Severe, steady epigastric or left-upper-quadrant pain that bores straight through to the back, often worse lying flat and eased by leaning forward or drawing the knees up (the fetal/knee-chest position). It typically follows a large meal or drinking binge, with nausea and vomiting that don’t relieve it.

The labs — lipase leads

Lipase (more specific and stays elevated longer) and amylase rise — classically to about three times the upper limit. Watch the supporting cast: elevated glucose and WBC, low calcium, rising triglycerides, and an elevated ALT pointing toward a gallstone cause. Notably, the enzyme height does NOT predict severity — scoring systems do.

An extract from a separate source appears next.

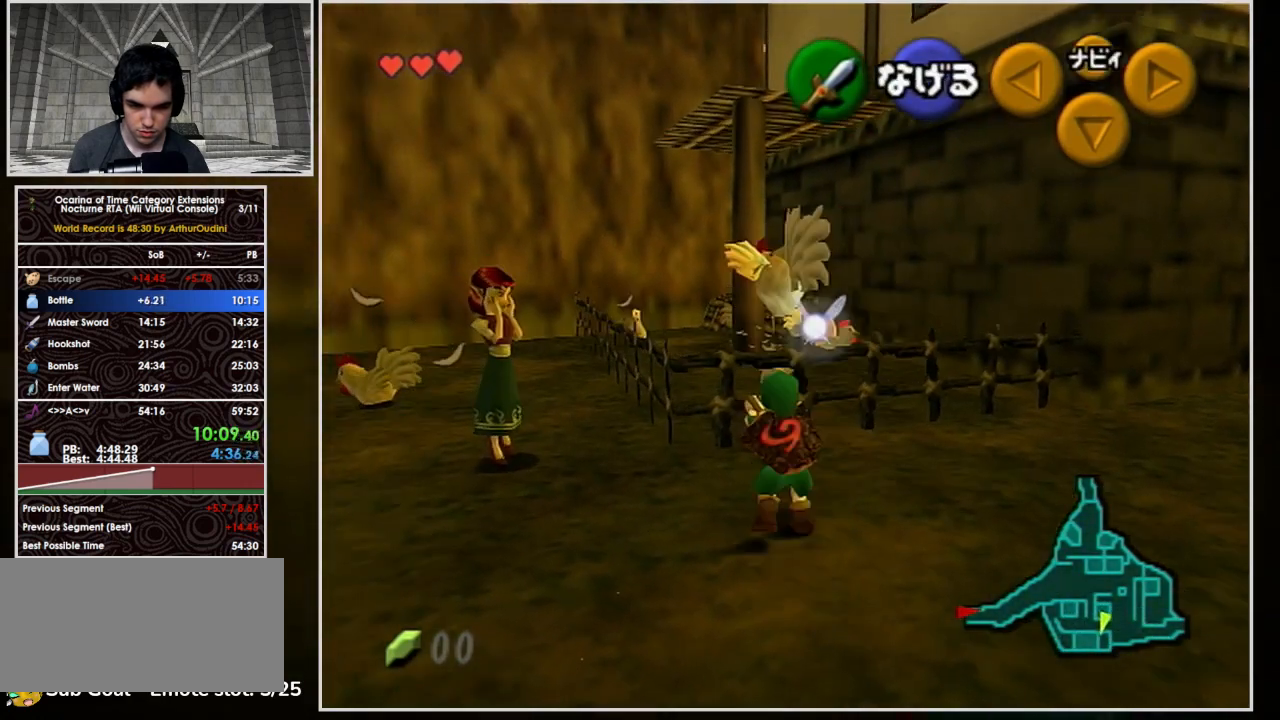
{"buttons": ["A"], "left_stick": "up-left", "events": [[167, "A", "down"]]}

Two bruising signs of severe disease

Hemorrhagic pancreatitis can track blood to the skin: Cullen’s sign (periumbilical bruising) and Grey Turner’s sign (flank bruising). Both are late, ominous findings signaling severe, hemorrhagic disease.

Why hypocalcemia happens

Released lipase digests fat, and the freed fatty acids bind calcium (saponification) — so calcium falls. Check for Chvostek’s and Trousseau’s signs and watch for tetany; it’s also a severity marker.

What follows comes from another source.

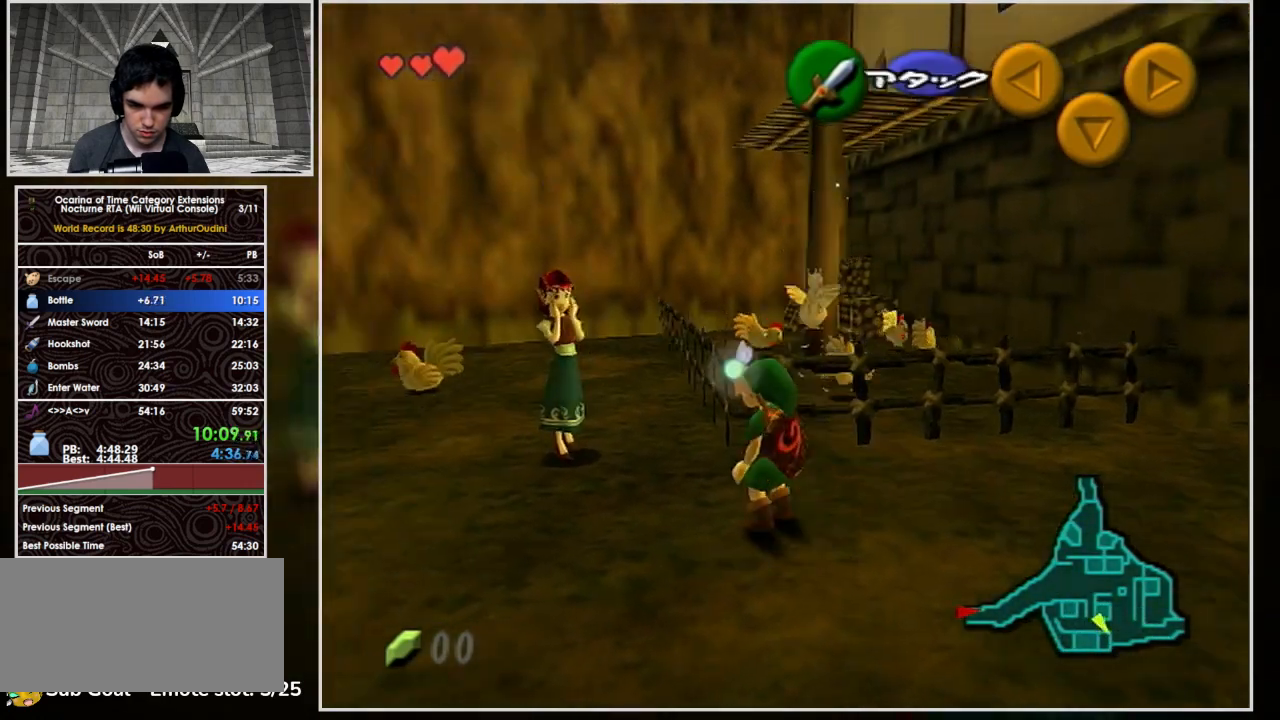
{"buttons": [], "left_stick": "up-left", "events": [[200, "A", "up"], [233, "left_stick", "center"], [267, "B", "down"], [333, "B", "up"], [400, "B", "down"], [400, "left_stick", "up-left"], [433, "A", "down"], [467, "A", "up"], [467, "B", "up"]]}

Severity and complications

Mild interstitial pancreatitis usually resolves; severe necrotizing pancreatitis brings hypovolemic shock (third-spacing), ARDS, acute kidney injury, infected necrosis, pseudocyst, and DIC. Scoring tools (Ranson’s criteria, APACHE II) and trends in BUN, hematocrit, and CRP track the trajectory.

Assessment Findings

Pain is the headline — characterize it and the position that helps. Expect nausea, vomiting, abdominal distension and guarding, hypoactive or absent bowel sounds (ileus), and low-grade fever. Watch the volume status closely because third-spacing is silent until it isn’t: tachycardia, hypotension, dropping urine output, rising hematocrit and BUN. Auscultate the lungs (left pleural effusion and atelectasis are common; deteriorating oxygenation suggests ARDS). Inspect for Cullen’s and Grey Turner’s signs, check Chvostek’s/Trousseau’s for hypocalcemia, and trend glucose, calcium, lipase, and the severity labs.

Nursing Priorities

Resuscitate the volume

Early goal-directed isotonic IV fluids (lactated Ringer’s preferred) are a cornerstone of management — they counter third-spacing and protect the kidneys. Current guidance favors moderate, goal-directed resuscitation over the old “aggressive” high-rate approach, which raised the risk of fluid overload without improving outcomes. Titrate to urine output, heart rate, and BP per orders, and watch closely for fluid overload.

Control the pain

Pancreatic pain is severe; give the ordered opioid analgesia generously and reassess. Position of comfort — side-lying with knees flexed or sitting leaning forward — genuinely helps. (The old fear that morphine causes harmful sphincter-of-Oddi spasm is not a reason to undertreat; follow the ordered regimen.)

Rest the pancreas

Reduce the stimulus to secrete enzymes: NPO during acute severe pain, NG suction if there’s ileus or intractable vomiting, and antiemetics. Modern practice restarts feeding early once tolerated — often low-fat oral or enteral (jejunal) nutrition rather than prolonged NPO/TPN, because enteral feeding protects the gut. Follow the specific plan.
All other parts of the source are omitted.